IV. Les frais judiciaires de deuxième instance, arrêtés à 1'673 fr. 50 (mille six cent septante-trois francs et cinquante centimes), sont mis à la charge de l’appelante C.________, le solde par 1'673 fr. 50 (mille six cent septante-trois francs et cinquante centimes) étant laissé à la charge de l’Etat.
V. Les dépens de deuxième instance sont compensés.
VI. L’indemnité d’office de Me Dominique-Anne Kirchhofer, conseil de l’appelante C.________, est arrêtée à 2'325 fr. 45 (deux mille trois cent vingt-cinq francs et quarante-cinq centimes), TVA et débours compris.
VII. La bénéficiaire de l'assistance judiciaire est tenue au remboursement des frais judiciaires mis à sa charge et de l’indemnité versée à son conseil d’office, laissés provisoirement à la charge de l'Etat, dès qu’elle sera en mesure de le faire.

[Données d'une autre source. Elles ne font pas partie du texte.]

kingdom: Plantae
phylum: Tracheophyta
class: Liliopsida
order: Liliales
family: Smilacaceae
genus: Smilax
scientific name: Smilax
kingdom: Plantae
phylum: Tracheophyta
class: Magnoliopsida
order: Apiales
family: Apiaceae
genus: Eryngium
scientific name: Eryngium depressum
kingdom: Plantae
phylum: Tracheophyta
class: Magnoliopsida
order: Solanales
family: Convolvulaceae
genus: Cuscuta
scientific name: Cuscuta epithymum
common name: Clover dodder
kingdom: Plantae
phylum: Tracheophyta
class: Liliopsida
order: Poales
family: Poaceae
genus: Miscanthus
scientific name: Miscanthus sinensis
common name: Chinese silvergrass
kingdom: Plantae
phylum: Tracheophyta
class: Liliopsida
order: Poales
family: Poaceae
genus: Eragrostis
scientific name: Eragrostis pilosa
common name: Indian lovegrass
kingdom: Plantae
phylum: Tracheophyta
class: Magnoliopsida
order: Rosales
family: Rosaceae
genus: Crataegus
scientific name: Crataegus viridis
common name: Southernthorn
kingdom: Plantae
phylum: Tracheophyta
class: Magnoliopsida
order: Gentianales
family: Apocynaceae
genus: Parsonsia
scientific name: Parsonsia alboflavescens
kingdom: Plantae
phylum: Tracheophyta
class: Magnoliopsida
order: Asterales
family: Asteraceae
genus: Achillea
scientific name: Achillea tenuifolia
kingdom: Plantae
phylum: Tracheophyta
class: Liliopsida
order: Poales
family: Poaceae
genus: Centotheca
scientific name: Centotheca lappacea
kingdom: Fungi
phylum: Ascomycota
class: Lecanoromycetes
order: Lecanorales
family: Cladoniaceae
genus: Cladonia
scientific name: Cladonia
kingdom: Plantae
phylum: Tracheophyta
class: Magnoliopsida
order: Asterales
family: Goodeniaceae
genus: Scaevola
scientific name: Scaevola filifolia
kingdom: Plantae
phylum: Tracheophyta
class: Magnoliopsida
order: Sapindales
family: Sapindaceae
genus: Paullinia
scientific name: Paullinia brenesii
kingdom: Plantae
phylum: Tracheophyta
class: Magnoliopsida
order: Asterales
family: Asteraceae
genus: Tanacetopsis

VIII. L’arrêt est exécutoire.
Le juge unique : La greffière :
Du
Le présent arrêt, dont la rédaction a été approuvée à huis clos, est notifié à :
Me Dominique-Anne Kirchhofer (pour C.________),
Me Loraine Ruf (pour J.________),
Me Samuel Thétaz (pour L.________)
et communiqué, par l'envoi de photocopies, à :
Mme la Présidente du Tribunal civil de l’arrondissement de Lausanne
la Direction générale de l'enfance et de la jeunesse - ORPM de […].
Le présent arrêt peut faire l'objet d'un recours en matière civile devant le Tribunal fédéral au sens des art. 72 ss LTF (loi du 17 juin 2005 sur le Tribunal fédéral ; RS 173.110), le cas échéant d'un recours constitutionnel subsidiaire au sens des art. 113 ss LTF. Dans les affaires pécuniaires, le recours en matière civile n'est recevable que si la valeur litigieuse s'élève au moins à 15'000 fr. en matière de droit du travail et de droit du bail à loyer, à 30'000 fr. dans les autres cas, à moins que la contestation ne soulève une question juridique de principe (art. 74 LTF). Ces recours doivent être déposés devant le Tribunal fédéral dans les trente jours qui suivent la présente notification (art. 100 al. 1 LTF).